On Raspberry Pi OS, fake-hwclock
would already have been active by default, and it would already have been setup to save periodically (once per hour by default).
More importantly, note that fake-hwclock
did not and cannot "make sure this doesn't occur again", and neither won't ntpd
nor any other time service.
This is because RPis do lack a battery-backuped RTC, so they won't have a correct time after prolongued powerdown periods.
As a makeshift solution, Raspberry Pi OS starts with the last known time as saved by fake-hwclock
, and it would then try to sync with NTP servers by their respective DNS names (as configurable by /etc/systemd/timesyncd.conf
).
Now, DNSSEC validation requires a consistent time-frame on all involved machines, and if your RPi's time would be off by too much, DNS resolution of the time server name would fail. In fact, all DNS lookups will fail that way, and the resulting inability to contact an NTP server's IP for syncing time would leave you stuck with the wrong time and no DNS resolution.

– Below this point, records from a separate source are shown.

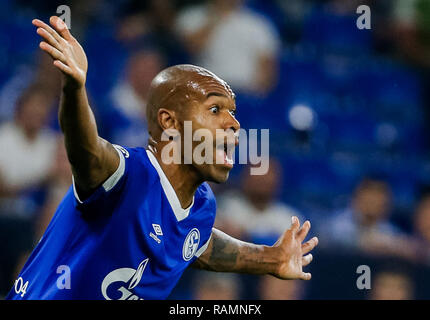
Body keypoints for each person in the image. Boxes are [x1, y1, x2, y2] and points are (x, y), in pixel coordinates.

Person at [6, 16, 318, 300]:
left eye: (233, 114)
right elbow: (85, 148)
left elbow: (199, 245)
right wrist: (76, 90)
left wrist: (270, 258)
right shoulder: (126, 175)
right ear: (169, 122)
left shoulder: (202, 205)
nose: (234, 124)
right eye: (215, 110)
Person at [176, 0, 280, 95]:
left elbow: (267, 69)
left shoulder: (258, 23)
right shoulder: (192, 17)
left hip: (246, 93)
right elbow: (193, 48)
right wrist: (216, 17)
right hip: (206, 91)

To address this, you could try to add your router's IP address to your RPi's timesyncd.conf
, provided your router can be configured to act as a local time server.
This is what I've done on my RPi (click for details)
(*at least before I mounted a DS3231 RTC
*)
I've added a Local DNS record for time.fritz.box
pointing to my router's IP, and I've edited /etc/systemd/timesyncd.conf
to contain the following:
[Time]
NTP=time.fritz.box
FallbackNTP=0.de.pool.ntp.org 1.debian.pool.ntp.org
If my router's IP should change (e.g. if I had to switch to a different router), this would allow me to adjust the local DNS record instead of editing timesyncd.conf
.
But let me remind you this only works if your router can act as a local time server.
Another option would be to configure Pi-hole to resolve certain time server requests by forwarding them to a separate DNS server (click for details).
To that end, you'd have to create a custom dnsmasq
configuration (e.g. /etc/dnsmasq.d/42-time-server-no-dnssec-redirects.conf
with the following content:
server=/pool.ntp.org/8.8.8.8
Pi-hole's embedded dnsmasq
wouldn't apply DNSSEC validation for domains that are handled by such a server
option.
Run pihole restartdns
afterwards.
Note that this would leak DNS requests to a public DNS server (Google's 8.8.8.8
in above example) - depending on your personal preferences, that may be something you'd want to avoid.
Alternatively, you could consider to fit an RTC to your RPi4.
Those are available for already a few bucks only, and may be the most reliable choice.